Tip pregleda: Polni pregled (C:|F:|)
Preverjenih objektov: 204507
Preteèen èas: 1 hour(s), 22 minute(s), 8 second(s)

Okuženih spominskih procesov: 0
Okuženih spominskih modulov: 0
Okuženih kljuèev registra: 0
Okuženih vrednosti registra: 0
Okuženih vnosov v register: 1
Okuženih map: 0
Okuženih datotek: 1

Okuženih spominskih procesov:
(Ni bilo najdenih zlonamernih objektov)

Okuženih spominskih modulov:
(Ni bilo najdenih zlonamernih objektov)

Okuženih kljuèev registra:
(Ni bilo najdenih zlonamernih objektov)

Okuženih vrednosti registra:
(Ni bilo najdenih zlonamernih objektov)

Okuženih vnosov v register:
HKEY_LOCAL_MACHINE\SOFTWARE\Microsoft\Windows NT\CurrentVersion\Winlogon\Userinit (Hijack.Userinit) → Bad: (C:\WINDOWS\SYSTEM32\Userinit.exe,C:\Documents and Settings\Juninhoslo\Local Settings\Temp\svchost.exe) Good: (Userinit.exe) → No action taken.

Okuženih map:
(Ni bilo najdenih zlonamernih objektov)

Okuženih datotek:
C:\Documents and Settings\Juninhoslo\My Documents\Prenosi\Haoe2.3_setup.exe.part (Adware.Agent) → No action taken.

11

looks like you have a rootkit on your “userinit.exe” file. I’d say remove it with malwarebytes, but I’d be afraid that your computer won’t let you log on afterwards.

I’d try something like http://www.gmer.net/ and see if it finds anything.

Or, listen for others suggestions.

12

Can I open Hosts file with notepad and replace all IPs-s with 127.0.0.1 localhost

Have a nice day. :slight_smile:

13

Make the HOSTS file only one line:
127.0.0.1 localhost

Why did you not let Malwarebytes remove the infection?

14

Aside from not allowing MBAM to deal with the registry issue, there is a reference to another file not found in the scan by MBAM or avast:
C:\Documents and Settings\Juninhoslo\Local Settings\Temp\svchost.exe

Check if this file is present and if so:

  1. Check the offending/suspect file at: VirusTotal - Multi engine on-line virus scanner and report the findings here the URL in the Address bar of the VT results page. You can’t do this with the file securely in the chest, you need to extract it to a temporary (not original) location first, see below.

Create a folder called Suspect in the C:\ drive, e.g. C:\Suspect. Now exclude that folder in the Standard Shield, Customize, Advanced, Add, type (or copy and paste) C:\Suspect* That will stop the standard shield scanning any file you put in that folder. You should now be able to export any file in the chest to this folder and upload it to VirusTotal without avast alerting.

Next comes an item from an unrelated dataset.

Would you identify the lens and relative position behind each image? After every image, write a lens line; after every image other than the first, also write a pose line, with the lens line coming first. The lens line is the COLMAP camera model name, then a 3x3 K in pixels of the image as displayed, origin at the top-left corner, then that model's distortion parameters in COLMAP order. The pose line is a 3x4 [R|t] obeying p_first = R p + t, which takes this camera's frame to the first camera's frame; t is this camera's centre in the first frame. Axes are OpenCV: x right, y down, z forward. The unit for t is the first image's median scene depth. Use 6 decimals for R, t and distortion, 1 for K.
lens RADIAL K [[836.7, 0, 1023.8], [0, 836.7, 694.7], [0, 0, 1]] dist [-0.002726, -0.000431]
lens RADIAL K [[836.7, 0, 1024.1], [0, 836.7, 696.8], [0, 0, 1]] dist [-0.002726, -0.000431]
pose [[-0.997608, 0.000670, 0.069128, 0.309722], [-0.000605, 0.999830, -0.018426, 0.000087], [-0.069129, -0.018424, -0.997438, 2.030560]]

  1. Send the sample to virus@avast.com zipped and password protected with the password in email body, a link to this topic might help and possible undetected malware in the subject.

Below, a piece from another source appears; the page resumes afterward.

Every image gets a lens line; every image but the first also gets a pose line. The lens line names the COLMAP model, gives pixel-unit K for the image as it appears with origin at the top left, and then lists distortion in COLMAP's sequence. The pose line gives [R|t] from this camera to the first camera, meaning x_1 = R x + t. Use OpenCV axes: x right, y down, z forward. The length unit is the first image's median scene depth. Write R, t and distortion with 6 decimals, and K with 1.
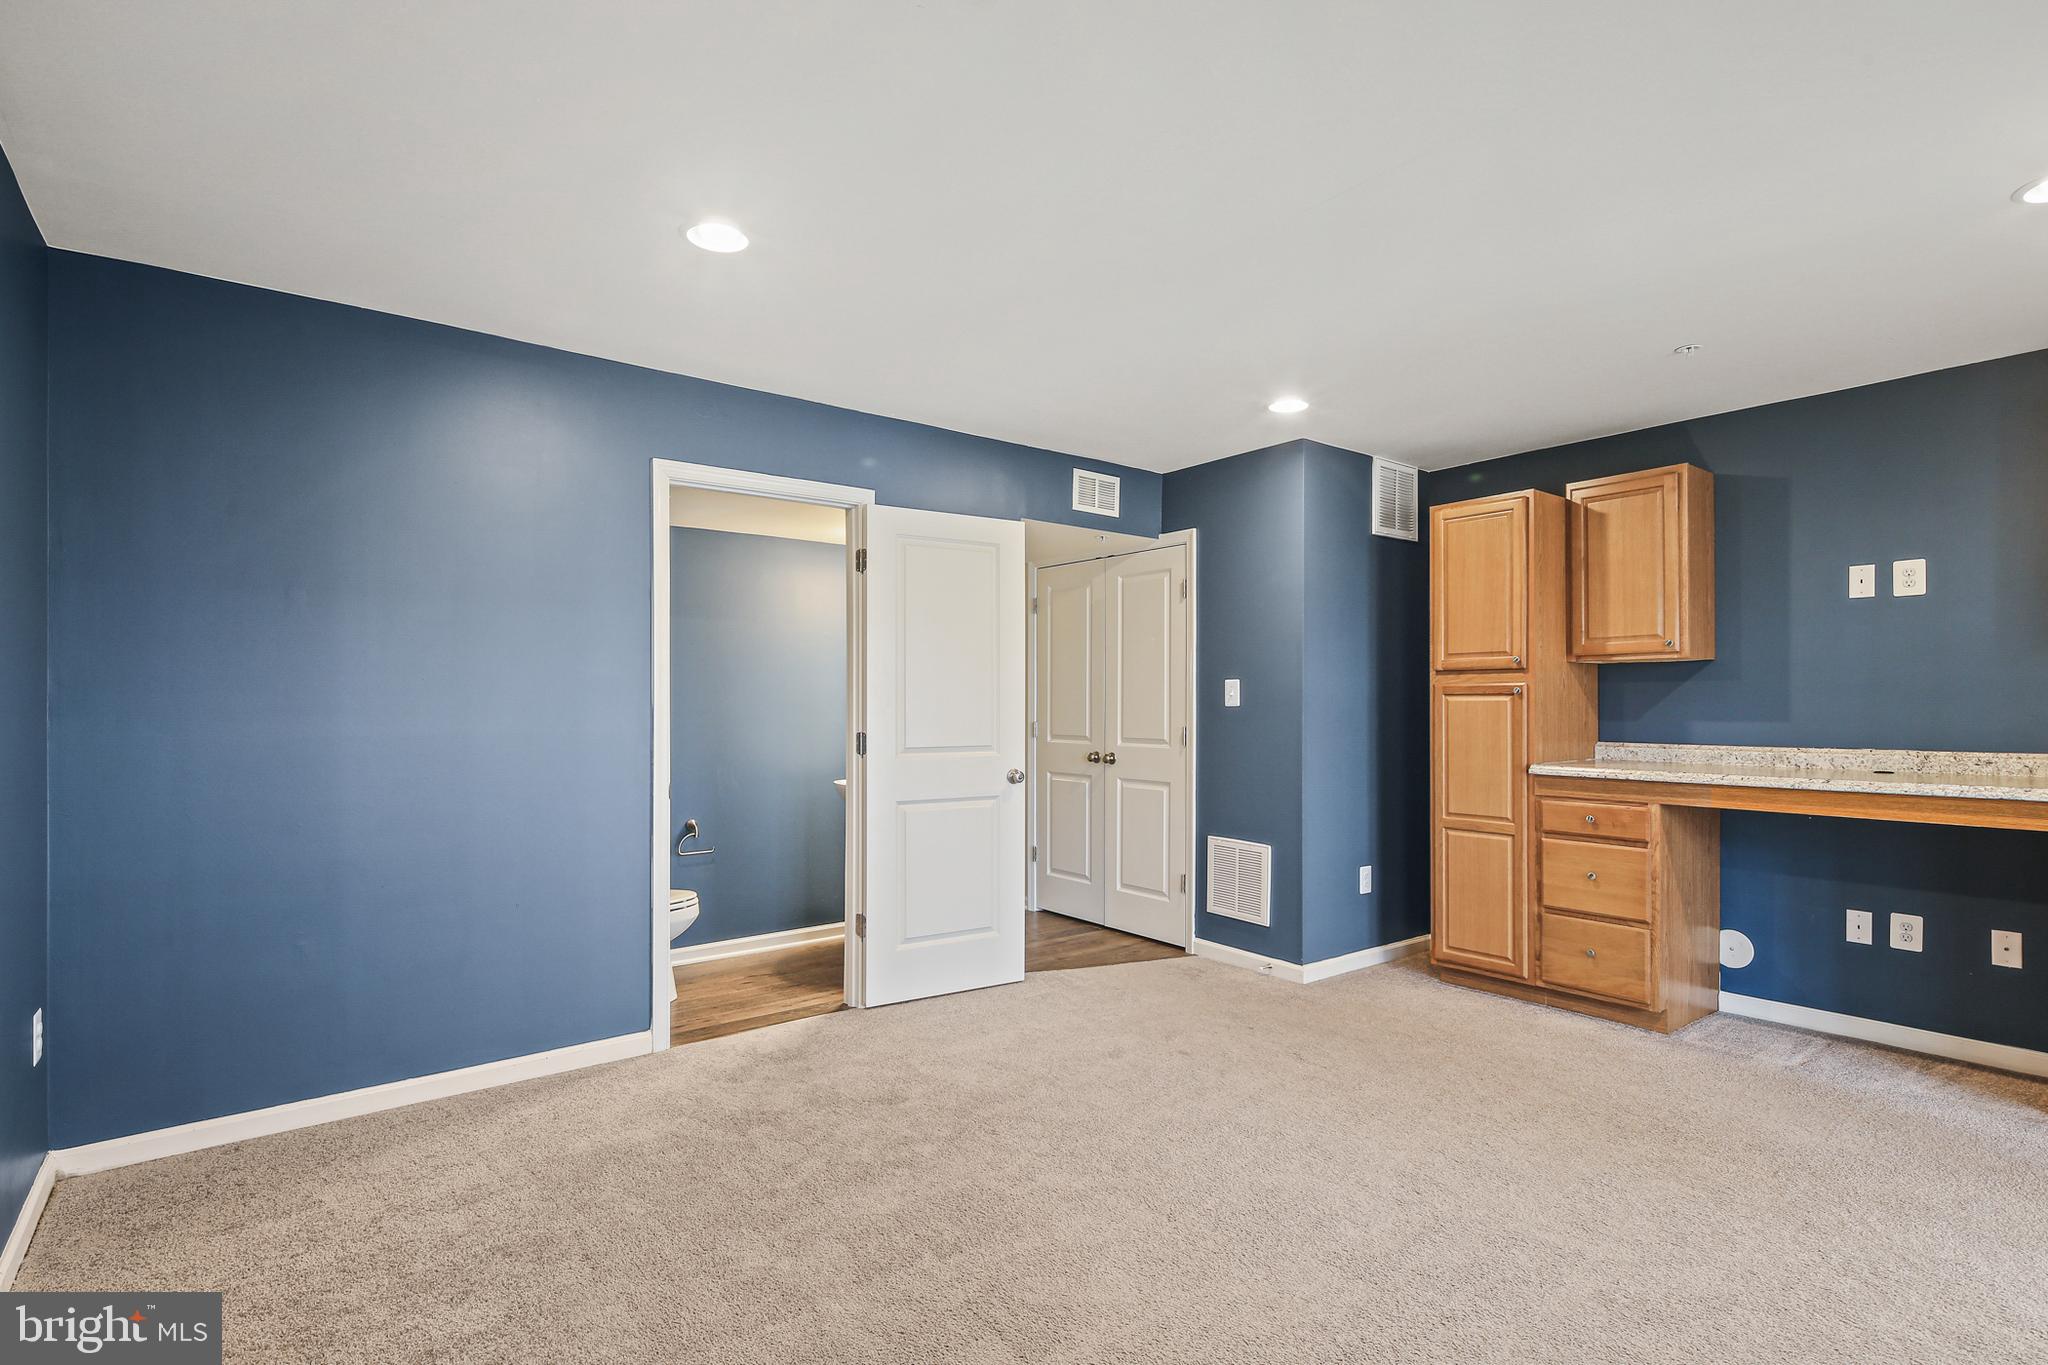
lens RADIAL K [[997.2, 0, 1018.7], [0, 997.2, 690.6], [0, 0, 1]] dist [0.002115, -0.002492]
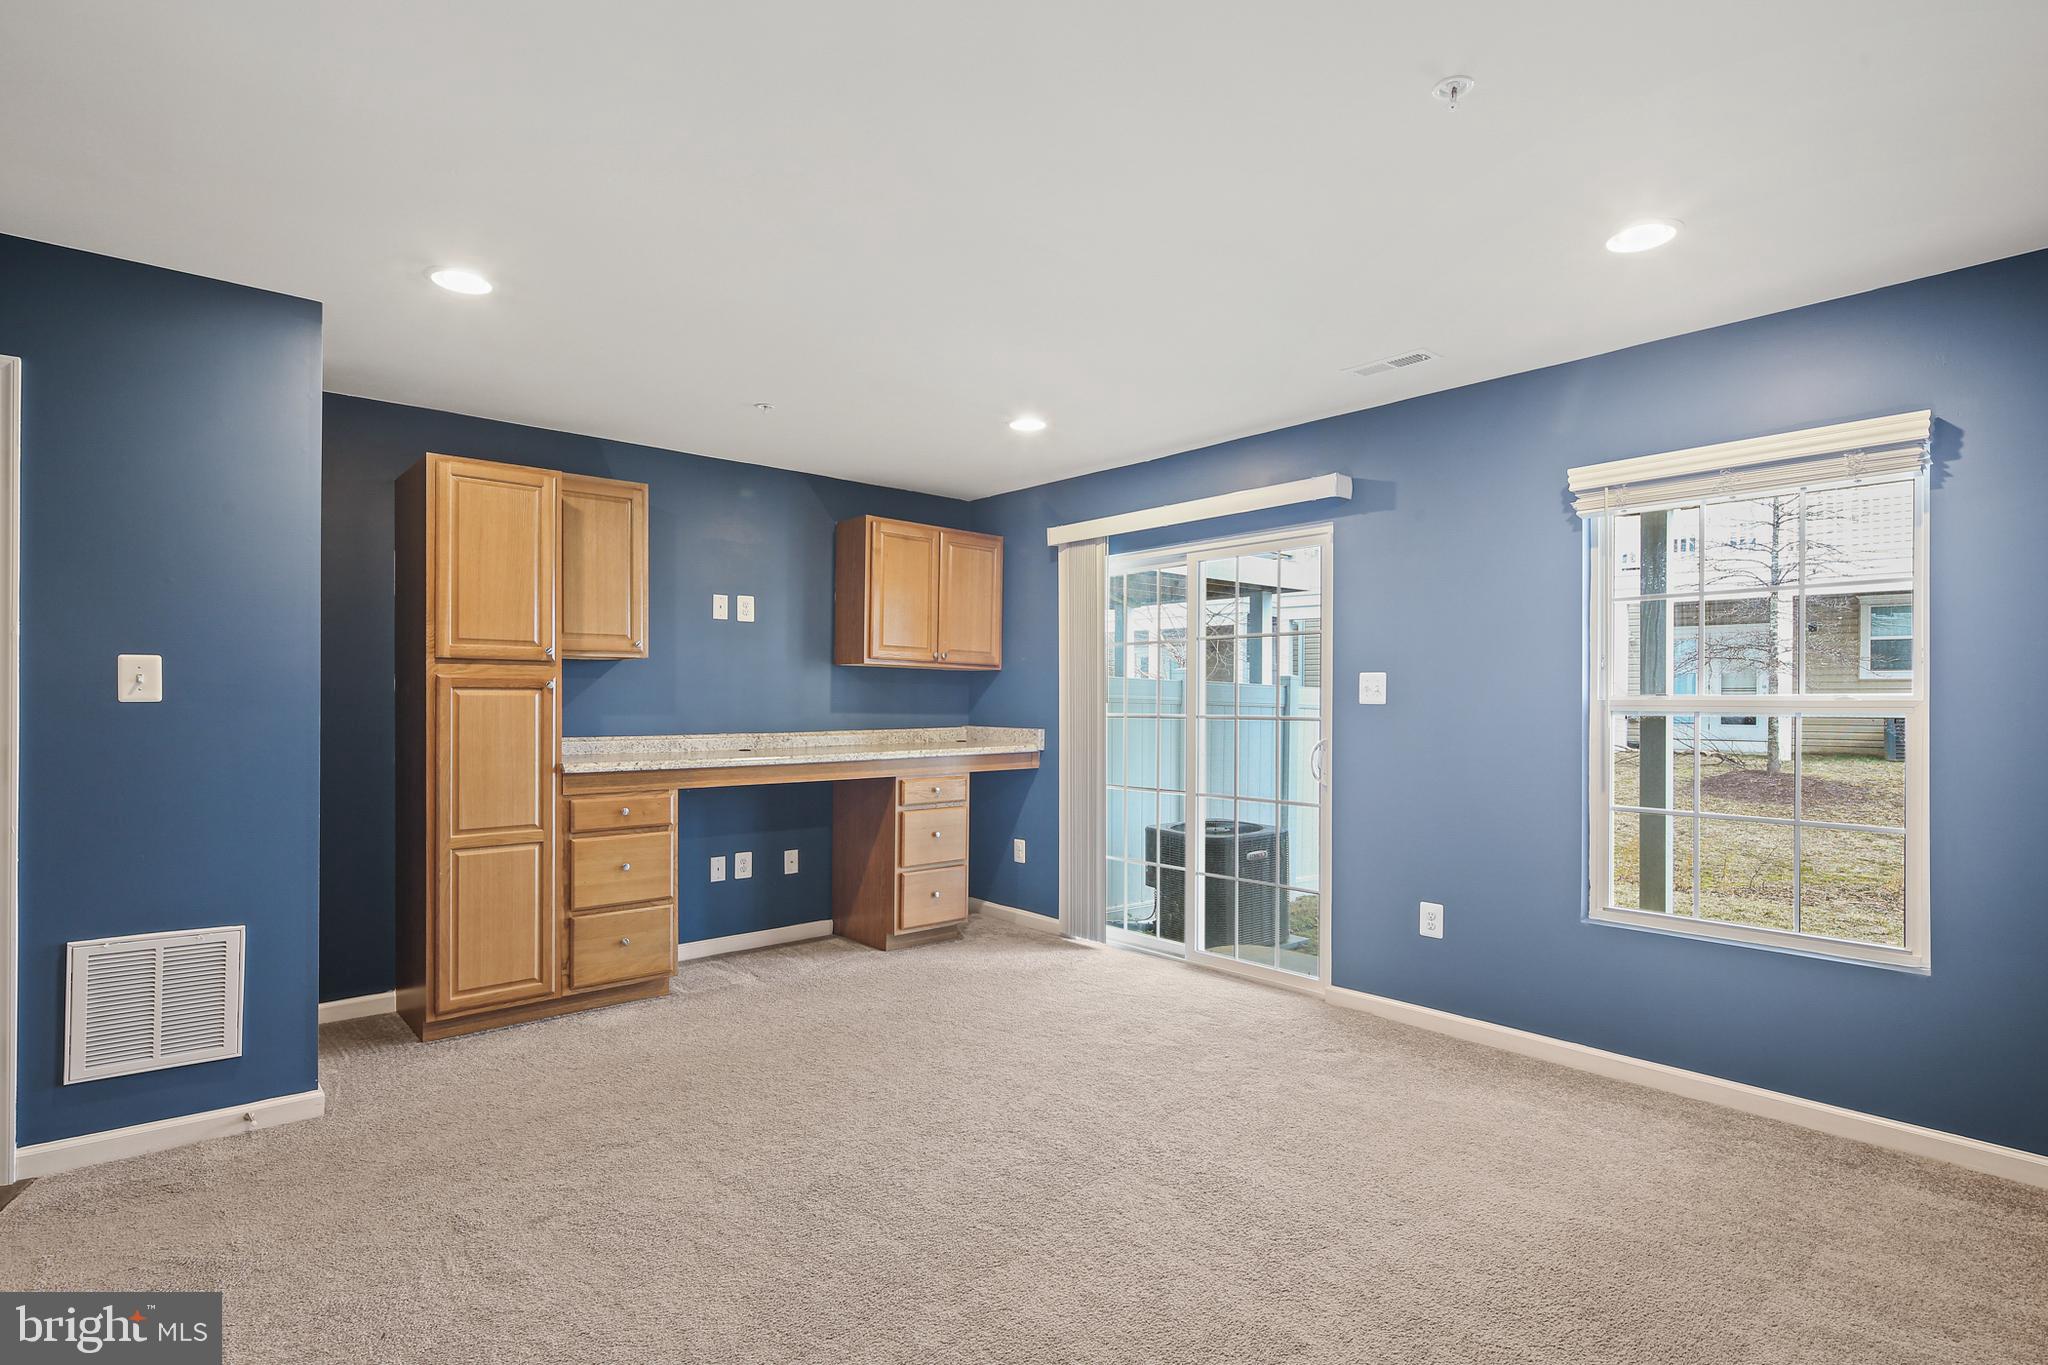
lens RADIAL K [[997.2, 0, 1018.7], [0, 997.2, 690.6], [0, 0, 1]] dist [0.002115, -0.002492]
pose [[-0.070291, 0.010725, 0.997469, -0.461065], [-0.016652, 0.999790, -0.011924, 0.009294], [-0.997388, -0.017448, -0.070098, 0.641376]]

Or you can also add the file to the User Files (File, Add) section of the avast chest (if it isn’t already in the chest) where it can do no harm and send it from there. A copy of the file/s will remain in the original location, so you will need to take further action and can remove/rename that.

Send it from the User Files section of the chest (select the file, right click, email to Alwil Software). It will be uploaded (not actually emailed) to avast when the next avast auto (or manual) update is done.

@ scythe944
It isn’t actually on the userint.exe file, the registry key is effectively redirecting userint.exe calls to the svchost.exe file in the docs & settings Temp folder. But yes an anti-rootk scan wouldn’t be a bad idea.

15

I didn,t find Svchost.exe in C:\Documents and Settings\Juninhoslo\Local Settings\Temp.

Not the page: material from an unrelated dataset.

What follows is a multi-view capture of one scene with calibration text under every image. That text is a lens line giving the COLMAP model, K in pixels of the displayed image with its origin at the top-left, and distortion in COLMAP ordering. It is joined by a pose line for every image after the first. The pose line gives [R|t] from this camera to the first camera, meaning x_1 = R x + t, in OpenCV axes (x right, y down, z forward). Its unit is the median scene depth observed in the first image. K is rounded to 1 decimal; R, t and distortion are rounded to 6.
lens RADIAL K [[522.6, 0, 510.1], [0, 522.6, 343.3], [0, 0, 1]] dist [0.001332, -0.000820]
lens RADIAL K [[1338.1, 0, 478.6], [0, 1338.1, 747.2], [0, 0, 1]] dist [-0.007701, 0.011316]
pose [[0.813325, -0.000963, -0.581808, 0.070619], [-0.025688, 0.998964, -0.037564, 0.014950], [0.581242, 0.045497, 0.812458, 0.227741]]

I create folder Suspect in C drive and sent to Standard Shield. Do you still recommended scan with Anti-rootkit? (GMER)

Right now I can visit Avast.com. :smiley:

Thank you very much for you help and have a nice day.

16

Creating the folder was really if you found the suspect svchost.exe file, leave it there for now if you have need of it in the future.

Yes run the GMER anti-rootkit.

Being able to visit avast.com is only one part of this issue, what we are trying to ensure is that whatever modified it is found.

17

Must have missed it, thanks!

18

I did scan with Anti-rootkit and everything was fine.

19

OK, if you have edited the hosts file, run MBAM and SAS plus GMER and they didn’t find anything else, you may well have dodged a bullet.

Just keep monitoring your system for anything out of the ordinary.